A day without cancer…
I’ve always thought THE DAY without cancer was on January 13, 2016- the day after Jack’s final treatment. I was wrong.
For a few hours today, we were cancer free…..
As we boarded my parents houseboat, Jack and Charlie cheers of joy echoed from Lake Berryessa’s shoreline. Before I could pull the bathing suits from the bag, both boys stood naked at the stern, eager to get in and play.
As I watched Jack and Charlie splash, I knew for the first time in many moons, my kids were being actual kids! They were free, and partaking in one of life’s most precious pastimes with a smile. No medicine. No paranoia of other human disease or sickness. No chemo talk. No imaginary bubble. No doctors. No schedule. No worries (other than drowning and a few other miscellaneous hazards:))
I, too was able to escape all of the worrisome monotony as I watched my innocent dudes be the little mischievous turds that they are; and I smiled. We missed mom today- she’s finally taking a weekend for herself and I’m proud of her for it. I think she sees some of these moments more so than I, but she also manages the stressful medicine, doctor, and school schedule as well. Needless to say, the woman deserves a break.
Is it bad after 48 hours running daddy-daycare, I also need a weekend break? Rhetorical question. Don’t answer that. Keep in mind this is my first 3+day solo with the boys. Don’t judge me:)
We took a boat ride. Charlie reminds me (every 5 minutes), “Dad- Jack likes to go fast and hit the bumps (waves) and I like to go slow…… Dad- did you hear me… Jack likes to go fast and I like to go slow.” I’m not sure if this is his personality or Jack’s treatment that has him so timid and worried all the time. Most likely a combination of both. Either way, I feel bad for the kid. In fact, this whole cancer thing has been most difficult on him than anyone else. He’s also three years old…. maybe one day he and I will make sense of it all.

● Provided material:
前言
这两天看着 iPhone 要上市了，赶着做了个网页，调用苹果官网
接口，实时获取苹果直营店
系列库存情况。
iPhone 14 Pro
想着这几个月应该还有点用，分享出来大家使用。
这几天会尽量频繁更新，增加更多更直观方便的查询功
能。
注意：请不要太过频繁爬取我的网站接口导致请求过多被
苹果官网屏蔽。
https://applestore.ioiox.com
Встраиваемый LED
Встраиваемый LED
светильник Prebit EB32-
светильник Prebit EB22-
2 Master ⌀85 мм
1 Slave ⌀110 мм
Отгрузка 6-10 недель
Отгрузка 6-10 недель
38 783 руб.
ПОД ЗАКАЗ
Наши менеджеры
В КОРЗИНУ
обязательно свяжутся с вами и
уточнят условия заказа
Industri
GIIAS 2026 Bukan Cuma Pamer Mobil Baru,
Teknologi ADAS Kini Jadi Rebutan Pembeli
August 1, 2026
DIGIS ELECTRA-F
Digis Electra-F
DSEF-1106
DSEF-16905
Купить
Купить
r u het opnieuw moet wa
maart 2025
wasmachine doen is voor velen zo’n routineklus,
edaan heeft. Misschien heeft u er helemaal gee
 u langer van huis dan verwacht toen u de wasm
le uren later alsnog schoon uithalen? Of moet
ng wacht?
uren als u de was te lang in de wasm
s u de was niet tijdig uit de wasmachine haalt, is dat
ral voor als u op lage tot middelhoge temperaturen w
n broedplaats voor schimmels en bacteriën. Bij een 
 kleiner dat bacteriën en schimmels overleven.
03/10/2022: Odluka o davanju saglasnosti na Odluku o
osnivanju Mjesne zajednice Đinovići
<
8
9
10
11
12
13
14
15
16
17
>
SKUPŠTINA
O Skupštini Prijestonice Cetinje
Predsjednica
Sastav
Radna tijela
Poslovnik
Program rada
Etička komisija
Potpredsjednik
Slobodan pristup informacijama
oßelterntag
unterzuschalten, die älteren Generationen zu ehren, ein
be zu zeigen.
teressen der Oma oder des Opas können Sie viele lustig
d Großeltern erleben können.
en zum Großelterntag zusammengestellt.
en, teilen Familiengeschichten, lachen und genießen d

● Your tasks:
1. Reproduce the post about a day without cancer from "A day without" up to and including "in and play.".
2. In the post about a day without cancer, list every item named in the short sentences that begin with "No" in the paragraph starting "As I watched Jack and Charlie splash".
3. Condense the paragraph of the post about a day without cancer that begins "I, too was able to escape" into a shorter version that keeps its main facts.
The rows have no connection to the post about a day without cancer.

● Task-by-task outputs:
1.
A day without cancer…
I’ve always thought THE DAY without cancer was on January 13, 2016- the day after Jack’s final treatment. I was wrong.
For a few hours today, we were cancer free…..
As we boarded my parents houseboat, Jack and Charlie cheers of joy echoed from Lake Berryessa’s shoreline. Before I could pull the bathing suits from the bag, both boys stood naked at the stern, eager to get in and play.

2.
- medicine
- paranoia of other human disease or sickness
- chemo talk
- imaginary bubble
- doctors
- schedule
- worries (other than drowning and a few other miscellaneous hazards)

3. Watching the boys be mischievous let the writer escape the worrisome monotony too, and smile. Mom was missed but was finally taking a weekend for herself, which made the writer proud. She may see more of these moments, but she also manages the stressful medicine, doctor, and school schedule, so she deserves a break.